N-doping of TiO₂ for enhanced CO₂ photocatalytic reduction and research on reaction mechanisms

Photocatalytic reduction of CO₂ into fuels offers a promising avenue to tackle present energy challenges and mitigate global warming. At present, TiO₂ has been widely used in photocatalytic CO₂ reduction reactions, and element doping can optimize the band structure of TiO₂ to improve the efficiency of photocatalytic CO₂ reduction. In this work, TiO₂ doped with different content of N was prepared using TiN as the precursor through a simple one-step calcination method. Under optimized conditions, the optimal CO yield of the modified photocatalyst is 41.1 μmol g⁻¹ h⁻¹, which is 8 times higher than that of p25 type TiO₂. Density functional theory (DFT) calculations confirmed that N-doping can reduce the band gap of TiO₂ and decrease the Gibbs free energy of CO₂ reduction reaction.

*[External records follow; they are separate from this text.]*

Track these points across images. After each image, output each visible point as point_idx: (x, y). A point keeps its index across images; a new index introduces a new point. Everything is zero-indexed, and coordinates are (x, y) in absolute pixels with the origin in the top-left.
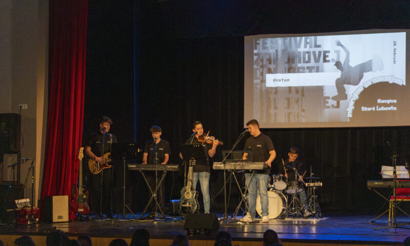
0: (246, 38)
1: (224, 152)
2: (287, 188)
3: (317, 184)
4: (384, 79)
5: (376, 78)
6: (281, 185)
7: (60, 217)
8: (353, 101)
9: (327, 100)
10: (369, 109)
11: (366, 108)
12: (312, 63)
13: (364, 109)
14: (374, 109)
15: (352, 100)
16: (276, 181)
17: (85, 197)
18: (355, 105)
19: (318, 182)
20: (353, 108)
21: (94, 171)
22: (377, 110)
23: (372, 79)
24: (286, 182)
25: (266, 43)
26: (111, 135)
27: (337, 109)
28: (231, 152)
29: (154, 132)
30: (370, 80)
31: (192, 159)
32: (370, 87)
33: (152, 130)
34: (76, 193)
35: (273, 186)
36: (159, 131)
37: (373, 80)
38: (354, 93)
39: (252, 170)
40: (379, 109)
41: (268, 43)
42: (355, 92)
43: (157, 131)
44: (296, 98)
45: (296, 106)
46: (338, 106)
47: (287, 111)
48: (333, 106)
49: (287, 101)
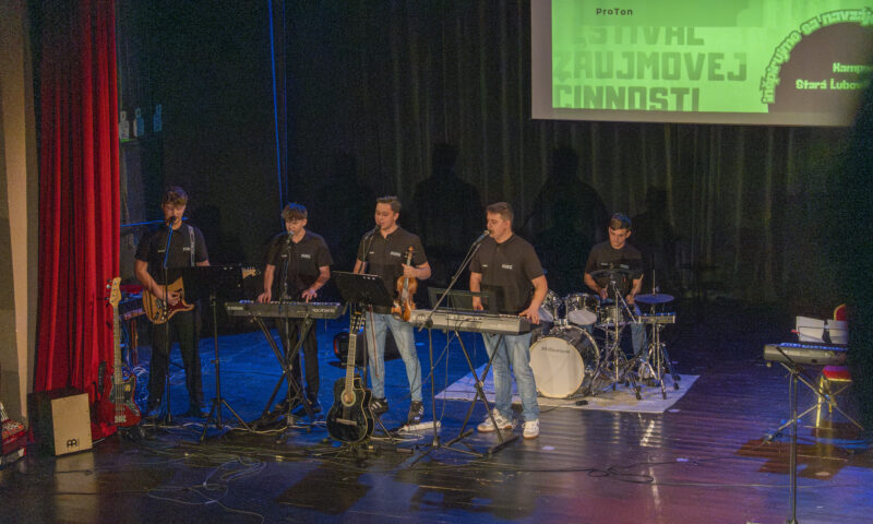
1: (433, 292)
4: (850, 16)
5: (830, 13)
7: (71, 443)
8: (777, 65)
9: (717, 61)
10: (814, 85)
11: (806, 83)
13: (801, 84)
14: (823, 85)
15: (774, 63)
17: (128, 388)
18: (781, 75)
20: (777, 81)
21: (156, 318)
22: (832, 87)
23: (821, 15)
26: (192, 232)
27: (740, 83)
28: (447, 292)
29: (291, 219)
30: (816, 18)
31: (357, 316)
32: (816, 33)
33: (285, 214)
34: (108, 382)
36: (302, 218)
37: (824, 17)
38: (779, 47)
40: (835, 85)
42: (782, 44)
43: (295, 217)
44: (648, 54)
45: (648, 72)
46: (742, 77)
47: (626, 83)
48: (731, 76)
49: (626, 60)
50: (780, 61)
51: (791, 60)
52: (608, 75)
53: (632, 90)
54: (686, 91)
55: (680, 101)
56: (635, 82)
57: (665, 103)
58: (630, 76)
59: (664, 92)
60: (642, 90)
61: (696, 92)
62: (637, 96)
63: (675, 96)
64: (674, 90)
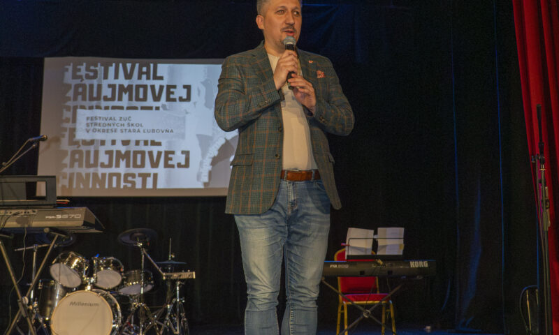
0: (48, 61)
2: (122, 285)
3: (186, 275)
6: (109, 278)
8: (210, 158)
9: (170, 156)
12: (150, 102)
15: (208, 157)
16: (99, 270)
18: (212, 164)
19: (186, 271)
20: (209, 168)
24: (120, 273)
25: (79, 70)
27: (185, 170)
35: (92, 280)
38: (211, 147)
39: (52, 229)
41: (82, 70)
42: (213, 145)
44: (123, 152)
45: (123, 163)
46: (187, 165)
47: (107, 171)
48: (179, 165)
49: (108, 156)
50: (212, 156)
51: (219, 154)
52: (95, 165)
53: (111, 175)
54: (149, 175)
55: (144, 183)
56: (114, 170)
57: (133, 183)
58: (110, 166)
59: (133, 176)
60: (118, 175)
61: (155, 176)
62: (115, 179)
63: (140, 179)
64: (140, 175)
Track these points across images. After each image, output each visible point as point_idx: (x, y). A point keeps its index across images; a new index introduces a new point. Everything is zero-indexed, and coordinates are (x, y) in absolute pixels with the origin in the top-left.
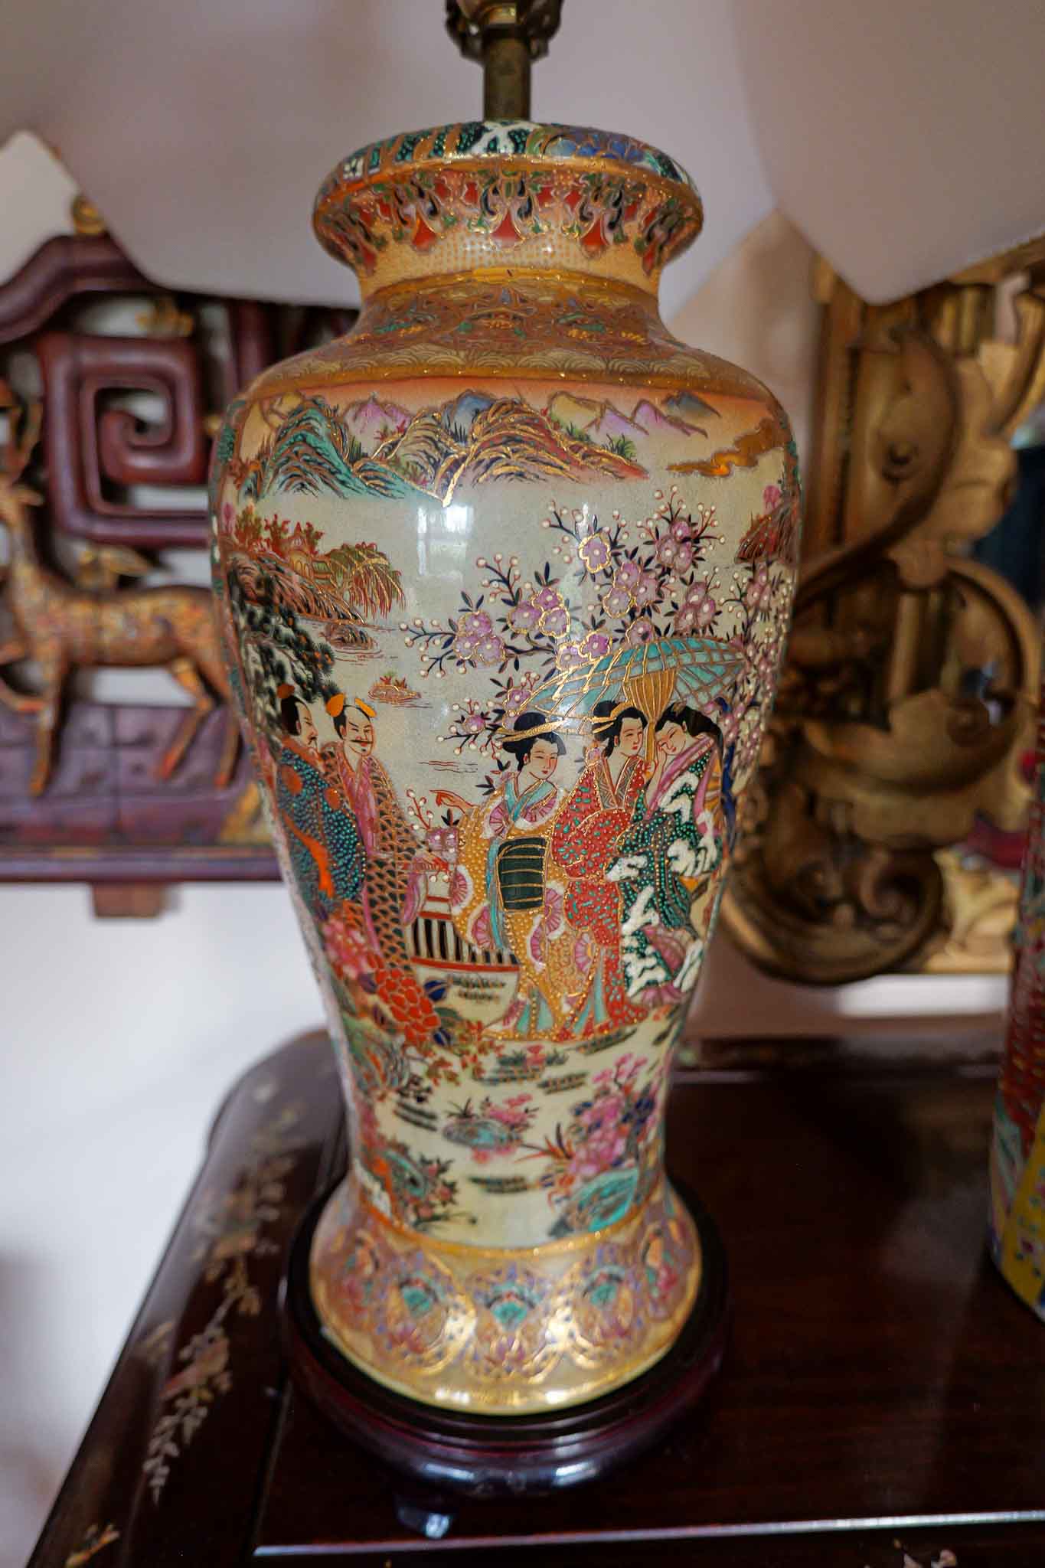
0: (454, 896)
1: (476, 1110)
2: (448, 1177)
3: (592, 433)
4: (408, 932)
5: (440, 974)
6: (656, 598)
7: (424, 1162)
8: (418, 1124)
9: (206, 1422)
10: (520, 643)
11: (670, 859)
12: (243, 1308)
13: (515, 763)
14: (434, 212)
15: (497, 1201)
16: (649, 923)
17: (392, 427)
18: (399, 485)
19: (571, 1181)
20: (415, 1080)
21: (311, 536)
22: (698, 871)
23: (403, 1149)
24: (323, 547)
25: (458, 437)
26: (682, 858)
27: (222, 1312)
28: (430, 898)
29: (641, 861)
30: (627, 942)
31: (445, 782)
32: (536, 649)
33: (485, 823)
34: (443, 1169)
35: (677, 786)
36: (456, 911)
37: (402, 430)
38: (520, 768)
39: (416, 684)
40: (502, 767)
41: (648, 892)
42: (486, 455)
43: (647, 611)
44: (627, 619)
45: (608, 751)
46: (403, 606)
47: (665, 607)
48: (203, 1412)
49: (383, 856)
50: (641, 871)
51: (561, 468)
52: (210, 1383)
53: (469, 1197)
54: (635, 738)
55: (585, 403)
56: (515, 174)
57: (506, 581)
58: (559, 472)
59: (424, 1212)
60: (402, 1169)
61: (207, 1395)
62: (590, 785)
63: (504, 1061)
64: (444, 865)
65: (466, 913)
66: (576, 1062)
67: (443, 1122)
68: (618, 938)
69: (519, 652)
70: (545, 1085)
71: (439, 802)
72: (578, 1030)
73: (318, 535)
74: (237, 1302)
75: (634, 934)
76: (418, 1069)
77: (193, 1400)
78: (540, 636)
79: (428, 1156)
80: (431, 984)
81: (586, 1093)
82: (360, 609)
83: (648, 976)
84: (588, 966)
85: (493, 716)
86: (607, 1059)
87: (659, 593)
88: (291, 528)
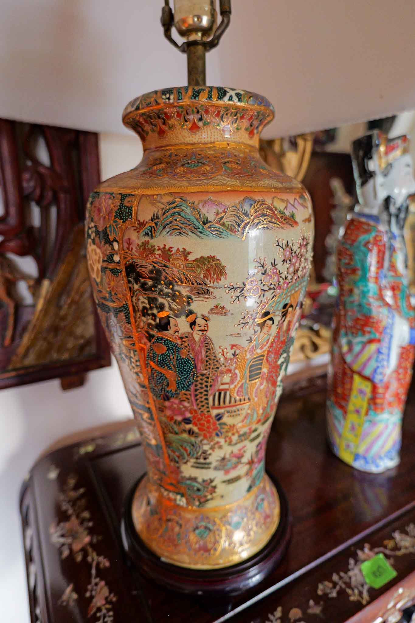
0: (232, 382)
1: (227, 456)
2: (213, 484)
3: (285, 211)
4: (211, 399)
5: (221, 411)
7: (204, 481)
8: (202, 468)
9: (114, 616)
10: (266, 288)
12: (102, 566)
13: (260, 330)
14: (201, 119)
17: (220, 211)
18: (225, 233)
19: (252, 471)
20: (204, 452)
21: (186, 254)
23: (194, 479)
24: (191, 258)
25: (246, 214)
27: (94, 571)
28: (222, 384)
29: (285, 355)
30: (278, 383)
31: (234, 341)
32: (270, 289)
33: (247, 353)
34: (212, 481)
36: (232, 386)
37: (224, 212)
38: (261, 332)
40: (255, 332)
41: (284, 365)
42: (256, 221)
45: (284, 320)
46: (226, 278)
47: (300, 269)
48: (111, 613)
49: (205, 372)
50: (285, 358)
51: (279, 224)
52: (107, 600)
53: (221, 489)
54: (290, 314)
55: (282, 200)
56: (236, 109)
57: (263, 266)
58: (279, 226)
59: (202, 500)
60: (193, 487)
61: (108, 606)
62: (279, 333)
63: (240, 436)
64: (229, 371)
66: (260, 429)
67: (214, 464)
68: (276, 383)
69: (265, 291)
70: (250, 440)
71: (232, 348)
73: (189, 253)
74: (98, 564)
76: (206, 448)
77: (104, 611)
79: (206, 478)
80: (218, 415)
81: (260, 439)
82: (208, 281)
85: (255, 315)
88: (174, 250)
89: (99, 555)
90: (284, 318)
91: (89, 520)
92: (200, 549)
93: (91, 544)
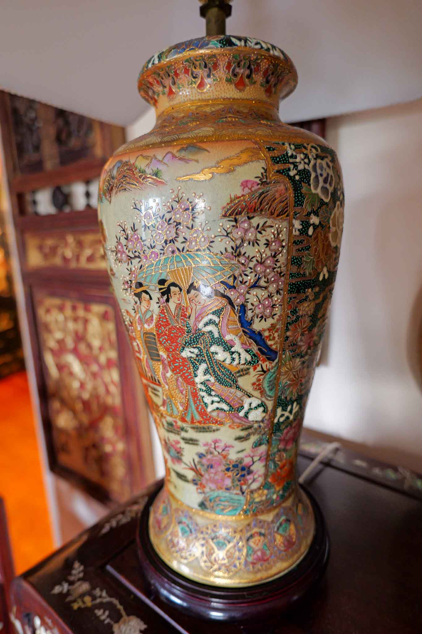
1: (167, 441)
3: (147, 169)
5: (145, 382)
6: (175, 235)
10: (131, 254)
11: (213, 353)
13: (139, 301)
15: (182, 483)
16: (208, 380)
19: (204, 487)
22: (235, 363)
25: (113, 178)
26: (221, 355)
28: (137, 351)
29: (196, 351)
30: (199, 386)
31: (127, 307)
33: (138, 324)
35: (206, 320)
36: (141, 357)
37: (105, 178)
38: (140, 303)
39: (114, 270)
42: (118, 183)
43: (172, 241)
44: (164, 245)
45: (168, 300)
47: (180, 239)
50: (197, 356)
51: (136, 185)
54: (178, 296)
55: (146, 157)
57: (124, 230)
62: (164, 313)
63: (168, 423)
65: (143, 359)
68: (193, 384)
70: (183, 439)
71: (128, 314)
72: (188, 418)
75: (202, 383)
78: (135, 252)
81: (202, 449)
83: (216, 405)
84: (184, 392)
85: (129, 282)
86: (207, 438)
87: (177, 233)
90: (165, 297)
92: (158, 521)
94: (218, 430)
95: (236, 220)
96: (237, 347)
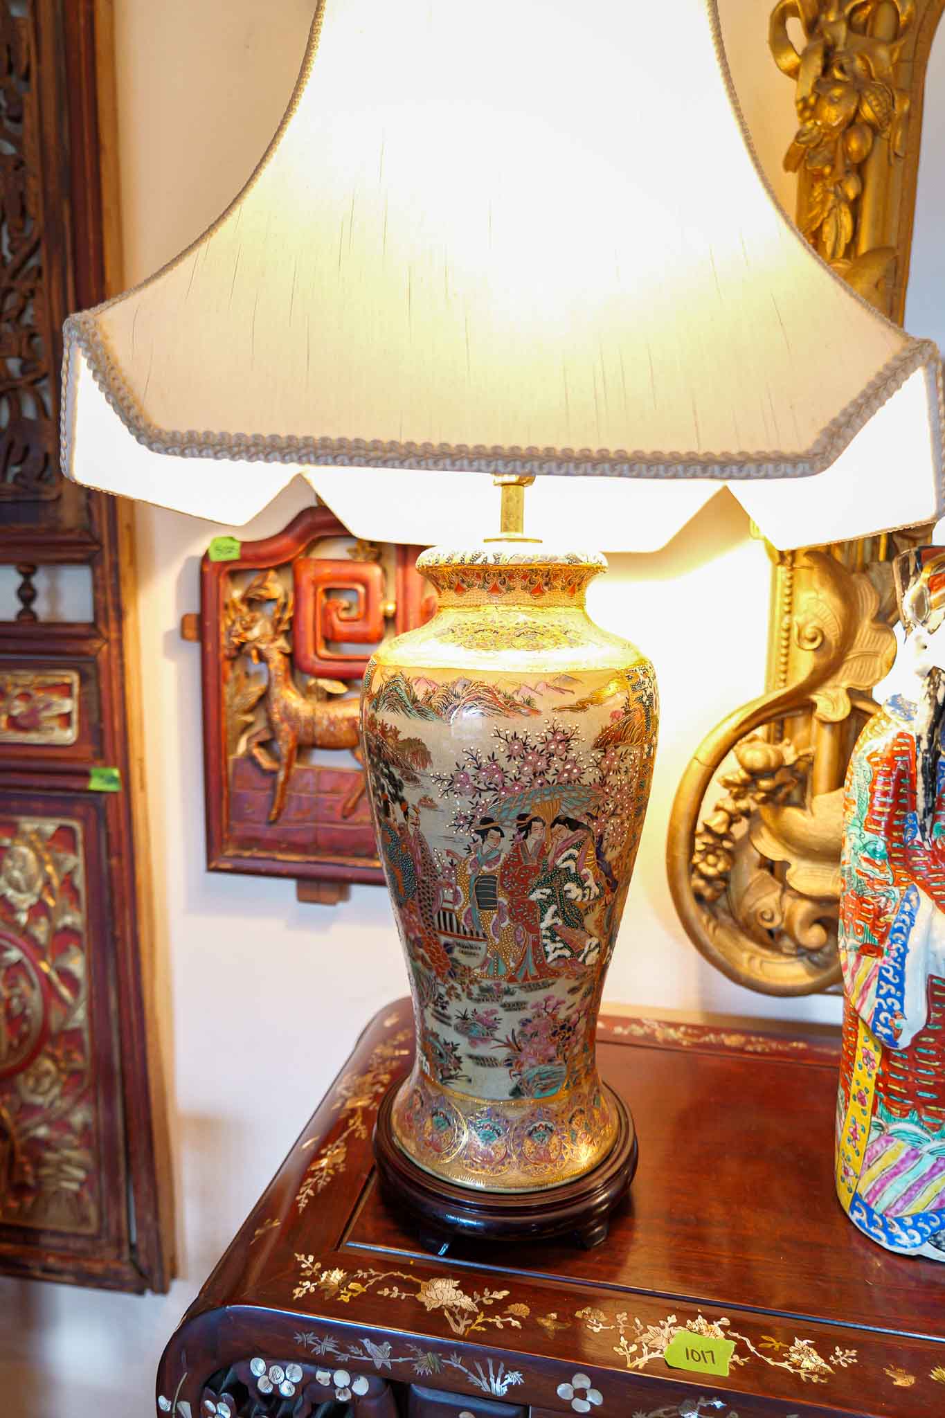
0: (456, 900)
1: (470, 1016)
2: (458, 1053)
3: (515, 696)
4: (436, 917)
5: (450, 940)
6: (546, 767)
7: (446, 1044)
8: (442, 1022)
9: (329, 1183)
10: (482, 786)
11: (566, 892)
12: (357, 1135)
13: (481, 840)
14: (463, 581)
15: (482, 1071)
16: (556, 924)
17: (430, 690)
18: (431, 715)
19: (522, 1065)
20: (440, 996)
21: (396, 733)
22: (586, 899)
23: (436, 1036)
24: (401, 737)
25: (456, 696)
26: (574, 891)
27: (345, 1135)
28: (445, 901)
29: (548, 891)
30: (544, 933)
31: (450, 846)
32: (489, 789)
33: (468, 866)
34: (455, 1049)
35: (565, 855)
36: (457, 908)
37: (434, 692)
38: (483, 842)
39: (437, 801)
40: (475, 841)
41: (553, 908)
42: (468, 705)
43: (542, 773)
44: (532, 777)
45: (525, 837)
46: (432, 767)
47: (552, 771)
48: (328, 1179)
49: (425, 878)
50: (548, 896)
52: (334, 1166)
53: (467, 1066)
54: (539, 831)
56: (496, 570)
57: (475, 759)
58: (499, 712)
59: (446, 1074)
60: (436, 1047)
61: (331, 1172)
62: (518, 852)
63: (482, 990)
64: (450, 885)
65: (461, 910)
66: (520, 995)
67: (454, 1021)
68: (538, 930)
69: (481, 790)
70: (503, 1006)
71: (448, 855)
72: (520, 977)
73: (399, 732)
74: (354, 1132)
75: (547, 929)
76: (442, 990)
77: (324, 1173)
78: (490, 783)
79: (448, 1041)
80: (446, 945)
81: (527, 1014)
82: (414, 766)
83: (558, 953)
84: (522, 944)
85: (470, 818)
86: (538, 996)
87: (548, 765)
88: (388, 726)
89: (363, 1123)
90: (523, 834)
91: (383, 1085)
92: (431, 1143)
93: (365, 1110)
94: (553, 984)
95: (605, 751)
96: (590, 882)
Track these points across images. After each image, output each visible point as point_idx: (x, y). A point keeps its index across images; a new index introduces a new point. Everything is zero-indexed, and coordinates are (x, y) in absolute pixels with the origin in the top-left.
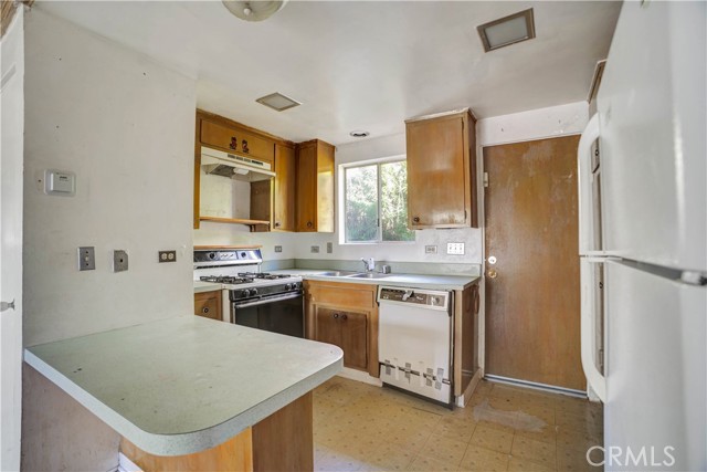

In-situ-XPS indicated that N-doping can enhance the activation of CO₂ by enriching photo generated electrons. Additionally, In-situ-FTIR spectra were employed to detect intermediates and track variations in the consumption of H₂O and CO₂, providing deeper insights into the mechanism responsible for enhancing efficiency. Our work addresses the deficiencies of the past and provides more detailed theoretical insights for the accelerated photocatalytic reduction of CO₂ by N-doping TiO₂.